Vu la procédure suivante :

Par une requête enregistrée le 15 juillet 2025, Mme A B, représentée par Me Robine, demande au juge des référés :

1°) d'ordonner, sur le fondement des dispositions de l'article L. 521-3 du code de justice administrative, à la préfète de l'Isère de lui accorder un rendez-vous afin de déposer sa demande de titre de séjour salarié, et dans l'attente de l'instruction de son dossier, de lui délivrer un récépissé l'autorisant à travailler, dans un délai de 7 jours à compter de l'ordonnance à intervenir, sous astreinte de 150 euros par jour de retard ;

2°) de mettre à la charge de l'Etat une somme de 1 000 euros au titre de l'article L.761-1 du code de justice administrative.

Elle soutient que :

- la condition d'urgence est remplie car son visa est arrivé à expiration et se retrouve en situation irrégulière ;

- la mesure sollicitée est utile car elle lui permet de pouvoir déposer sa demande de titre de séjour et de faire valoir ses droits ;

- la mesure sollicitée ne fait obstacle à l'exécution d'aucune décision administrative.

Par un mémoire en défense enregistré le 28 juillet 2025, la préfète de l'Isère conclut au non-lieu à statuer.

Elle fait valoir qu'elle a accordé un rendez-vous à l'intéressée pour le dépôt de sa demande de titre de séjour.

Vu les autres pièces du dossier.

Vu :

- le code de l'entrée et du séjour des étrangers et du droit d'asile ;

- le code de justice administrative ;

- la décision du président du tribunal désignant Mme C comme juge des référés.

Considérant ce qui suit :

Sur les conclusions présentées au titre de l'article L. 521-3 du code de justice administrative :

1. Aux termes de l'article L. 521-3 du code de justice administrative : " En cas d'urgence et sur simple requête qui sera recevable même en l'absence de décision administrative préalable, le juge des référés peut ordonner toutes autres mesures utiles sans faire obstacle à l'exécution d'aucune décision administrative ".
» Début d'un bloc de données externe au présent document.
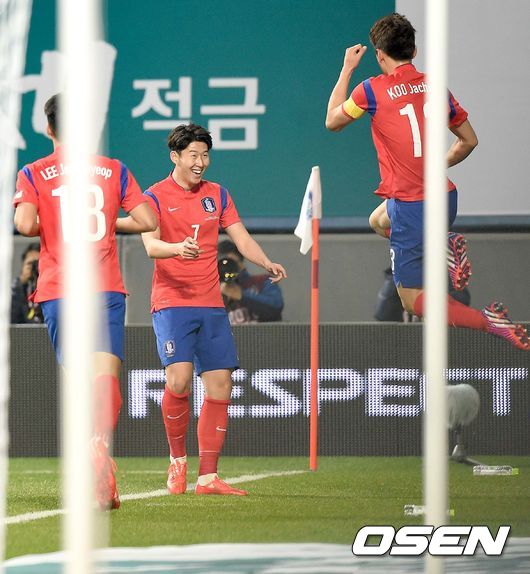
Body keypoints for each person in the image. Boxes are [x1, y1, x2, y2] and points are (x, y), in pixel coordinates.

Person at [325, 13, 529, 350]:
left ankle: (488, 320)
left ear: (379, 55)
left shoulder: (370, 90)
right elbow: (469, 141)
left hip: (412, 206)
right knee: (377, 220)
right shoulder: (435, 85)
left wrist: (347, 68)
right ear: (414, 51)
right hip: (444, 197)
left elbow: (332, 121)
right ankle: (440, 244)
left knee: (411, 301)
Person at [121, 123, 286, 496]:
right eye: (193, 155)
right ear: (175, 157)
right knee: (178, 380)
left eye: (205, 155)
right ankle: (177, 461)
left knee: (221, 385)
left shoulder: (218, 194)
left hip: (211, 304)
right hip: (172, 302)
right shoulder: (153, 197)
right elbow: (151, 246)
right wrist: (178, 248)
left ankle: (208, 477)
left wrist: (265, 262)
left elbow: (240, 237)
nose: (200, 162)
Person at [13, 94, 158, 510]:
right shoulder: (113, 169)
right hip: (104, 287)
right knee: (104, 377)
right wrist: (109, 219)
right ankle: (99, 449)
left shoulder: (34, 172)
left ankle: (93, 464)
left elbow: (24, 224)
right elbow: (148, 220)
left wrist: (54, 221)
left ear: (49, 128)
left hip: (60, 289)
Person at [218, 239, 284, 324]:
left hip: (264, 332)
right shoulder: (212, 293)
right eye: (221, 266)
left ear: (241, 264)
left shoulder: (262, 281)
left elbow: (276, 306)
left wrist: (241, 295)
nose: (226, 269)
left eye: (231, 264)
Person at [11, 242, 42, 324]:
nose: (34, 268)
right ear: (23, 265)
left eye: (37, 263)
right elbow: (12, 320)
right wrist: (21, 283)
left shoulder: (52, 290)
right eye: (30, 263)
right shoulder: (15, 289)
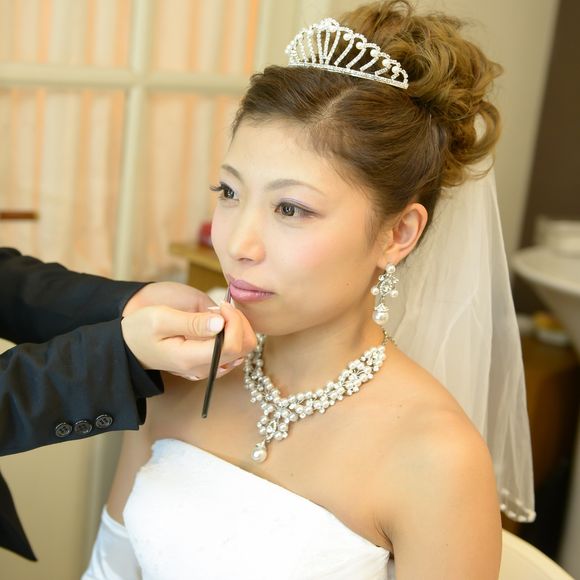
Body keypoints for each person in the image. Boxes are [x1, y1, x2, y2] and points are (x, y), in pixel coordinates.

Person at [84, 1, 535, 578]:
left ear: (398, 233)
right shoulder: (178, 372)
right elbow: (109, 569)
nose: (238, 244)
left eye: (291, 208)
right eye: (229, 193)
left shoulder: (437, 459)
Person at [0, 247, 256, 560]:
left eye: (293, 217)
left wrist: (126, 302)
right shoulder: (179, 387)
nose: (237, 245)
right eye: (228, 198)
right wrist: (116, 352)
2. En premier lieu, postérieurement à l'introduction de la requête, la préfète de l'Isère a accordé à la requérante un rendez-vous en préfecture le 9 septembre 2025 pour le dépôt de sa demande de titre de séjour. Par suite, il n'y a plus lieu de statuer sur les conclusions à fin d'injonction de Mme B tendant à la délivrance d'un rendez-vous pour le dépôt de sa demande de titre de séjour.

3. En second lieu, la délivrance d'un récépissé étant subordonnée par les dispositions de l'article R. 431-12 du code l'entrée et du séjour des étrangers et du droit d'asile à l'admission à souscrire une demande, et notamment au caractère complet du dossier, les conclusions tendant à ce qu'il soit enjoint à la préfète de l'Isère de délivrer un récépissé de demande de titre de séjour l'autorisant à travailler doivent être rejetées.

Sur les conclusions présentées au titre de l'article L. 761-1 du code de justice administrative :

4. Dans les circonstances de l'espèce, il y a lieu de condamner l'Etat à verser à Mme B une somme de 1 000 euros au titre de l'article L. 761-1 du code de justice administrative.

O R D O N N E

Article 1er :Il n'y a plus lieu de statuer sur les conclusions de la requête tendant à ce qu'il soit enjoint à la préfète de l'Isère de fixer un rendez-vous à Mme B pour le dépôt de sa demande de titre de séjour.

Article 2 :L'Etat versera à Mme B une somme de 1 000 euros au titre de l'article L. 761-1 du code de justice administrative.

Article 3 :Le surplus des conclusions de la requête est rejeté.

Article 4 :La présente ordonnance sera notifiée à Mme A B, à Me Robine et au ministre de l'intérieur.

Copie en sera délivrée à la préfète de l'Isère.

Fait à Grenoble, le 6 août 2025.

La juge des référés,

A. C

La République mande et ordonne au ministre de l'intérieur en ce qui le concerne ou à tous commissaires de justice à ce requis en ce qui concerne les voies de droit commun, contre les parties privées, de pourvoir à l'exécution de la présente décision.